MDKA: Unlocking Value by Optimizing Business Transition and Cost Efficiency
MDKA’s revenue declined amidst the transition and optimization of its nickel business. MDKA’s revenue decrease 23% YoY to US$1.29 billion in 9M25 from US$1.67 billion in 9M24.
MDKA’s EBITDA Increase 33% YoY to US$295 million in 9M25. This increase was in line with a 33% YoY reduction in cost of revenue to US$950 million, driven by a 43% YoY decrease in processing costs due to the halt of HGNM production.
From the bottom line, MDKA’s net profit loss is starting to improve. MDKA suffered a loss of US$35 million in 9M25, down from US$67 million in 9M24.
MDKA continues to focus on production optimization and cost efficiency.

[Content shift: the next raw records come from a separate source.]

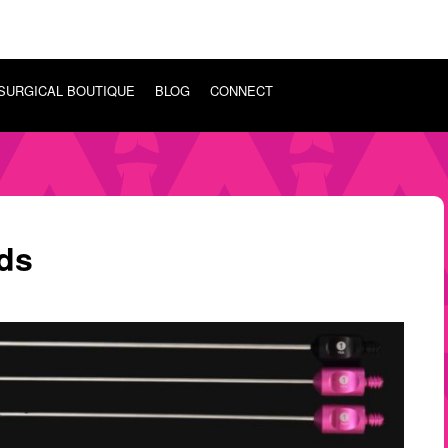
SURGICAL BOUTIQUE
BLOG
CONNECT
ds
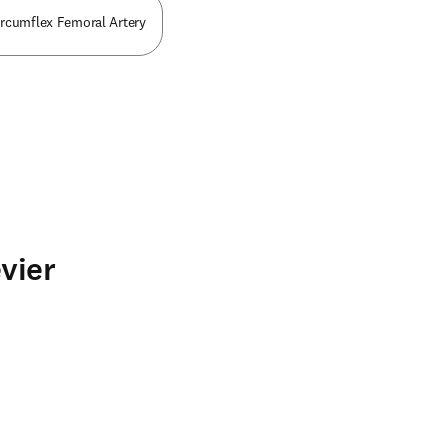
ircumflex Femoral Artery
vier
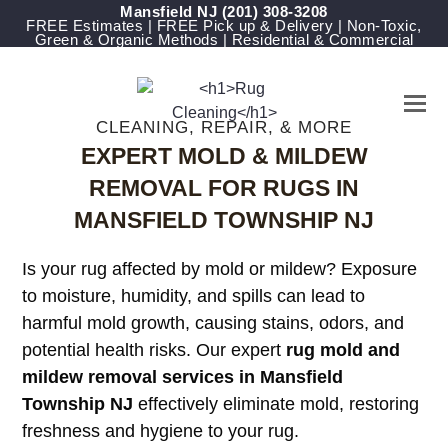
Mansfield NJ
(201) 308-3208
FREE Estimates | FREE Pick up & Delivery | Non-Toxic,
Green & Organic Methods | Residential & Commercial
CLEANING, REPAIR, & MORE
EXPERT MOLD & MILDEW
REMOVAL FOR RUGS IN
MANSFIELD TOWNSHIP NJ
Is your rug affected by mold or mildew? Exposure
to moisture, humidity, and spills can lead to
harmful mold growth, causing stains, odors, and
potential health risks. Our expert
rug mold and
mildew removal services in Mansfield
Township NJ
effectively eliminate mold, restoring
freshness and hygiene to your rug.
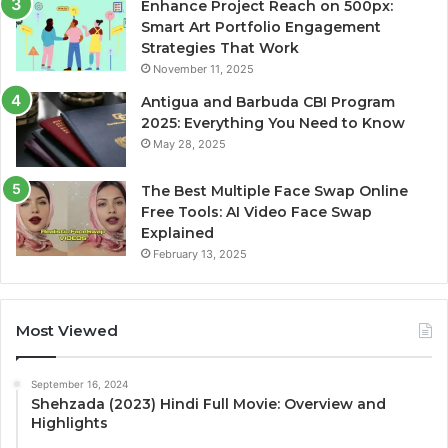
Enhance Project Reach on 500px:
Smart Art Portfolio Engagement
Strategies That Work
November 11, 2025
Antigua and Barbuda CBI Program
2025: Everything You Need to Know
May 28, 2025
The Best Multiple Face Swap Online
Free Tools: AI Video Face Swap
Explained
February 13, 2025
Most Viewed
September 16, 2024
Shehzada (2023) Hindi Full Movie: Overview and
Highlights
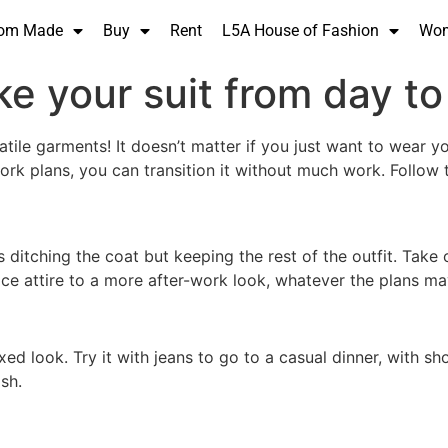
om Made
Buy
Rent
L5A House of Fashion
Wo
e your suit from day to
satile garments! It doesn’t matter if you just want to wear 
ork plans, you can transition it without much work. Follow t
 ditching the coat but keeping the rest of the outfit. Take o
fice attire to a more after-work look, whatever the plans ma
ed look. Try it with jeans to go to a casual dinner, with sho
sh.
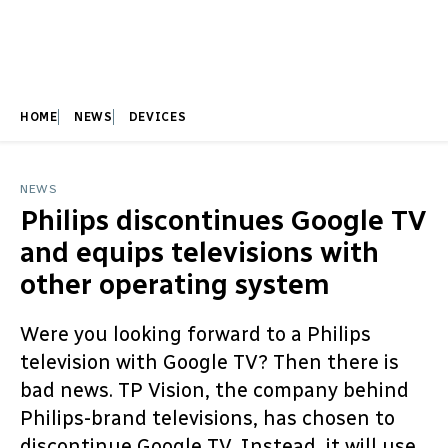
HOME
NEWS
DEVICES
NEWS
Philips discontinues Google TV
and equips televisions with
other operating system
Were you looking forward to a Philips
television with Google TV? Then there is
bad news. TP Vision, the company behind
Philips-brand televisions, has chosen to
discontinue Google TV. Instead, it will use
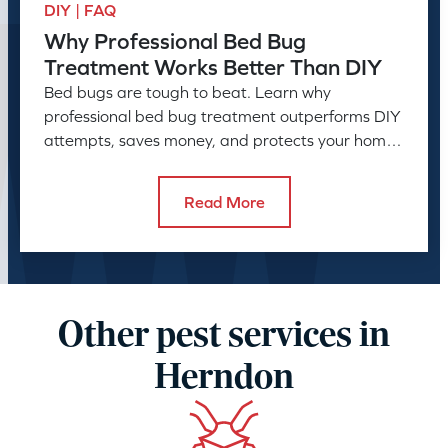
DIY | FAQ
Why Professional Bed Bug
Treatment Works Better Than DIY
Bed bugs are tough to beat. Learn why
professional bed bug treatment outperforms DIY
attempts, saves money, and protects your home
or business long-term.
Read More
Other pest services in
Herndon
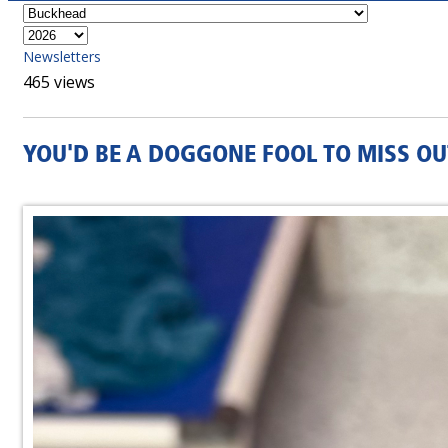
Newsletters
465 views
YOU'D BE A DOGGONE FOOL TO MISS OU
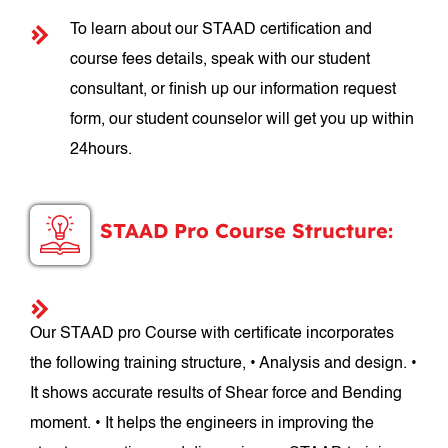
To learn about our STAAD certification and
course fees details, speak with our student
consultant, or finish up our information request
form, our student counselor will get you up within
24hours.
STAAD Pro Course Structure:
Our STAAD pro Course with certificate incorporates
the following training structure, • Analysis and design. •
It shows accurate results of Shear force and Bending
moment. • It helps the engineers in improving the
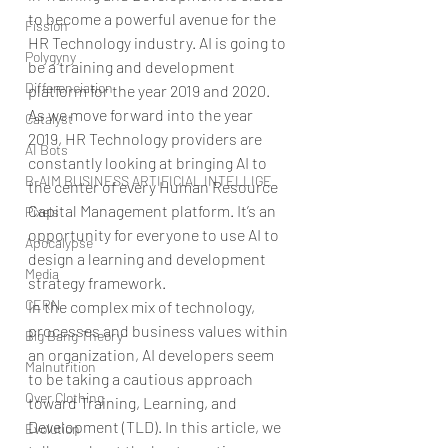
to become a powerful avenue for the 
Fission
HR Technology industry. AI is going to 
Polygyny
be a training and development 
Differenciation
platform for the year 2019 and 2020. 
As we move forward into the year 
Catalyst
2019, HR Technology providers are 
AI Bots
constantly looking at bringing AI to 
B-AIM BUSINESS ARTIFICIAL INTELLIGE
the center of every Human Resource 
Capital Management platform. It’s an 
Pixels
opportunity for everyone to use AI to 
Apocalypse
design a learning and development 
Media
strategy framework.
CERN
In the complex mix of technology, 
processes and business values within 
Big Bang Theory
an organization, AI developers seem 
Malnutrition
to be taking a cautious approach 
Over Clothing
toward Training, Learning, and 
Development (TLD). In this article, we 
Evolution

This is evidenced by a significant increase in nickel production targets, with limonite ore increasing 48% YoY and saprolite increasing 135% YoY.
MDKA continues to strengthen its mineral business portfolio through the development of gold and copper projects, which will drive the company’s future growth. MDKA also continues to optimize nickel downstreaming through MBMA.
Using the Sum of the Parts method, we estimate MDKA’s fair value at Rp3,140/share (14.5x Expected EV/EBITDA FY25F, Terminal Growth of 1.46%, and Required Return of 9.35%), higher than the previous Rp2,510/share. Considering MDKA’s fair price and performance, we give MDKA a buy rating with a potential upside of 43.38%.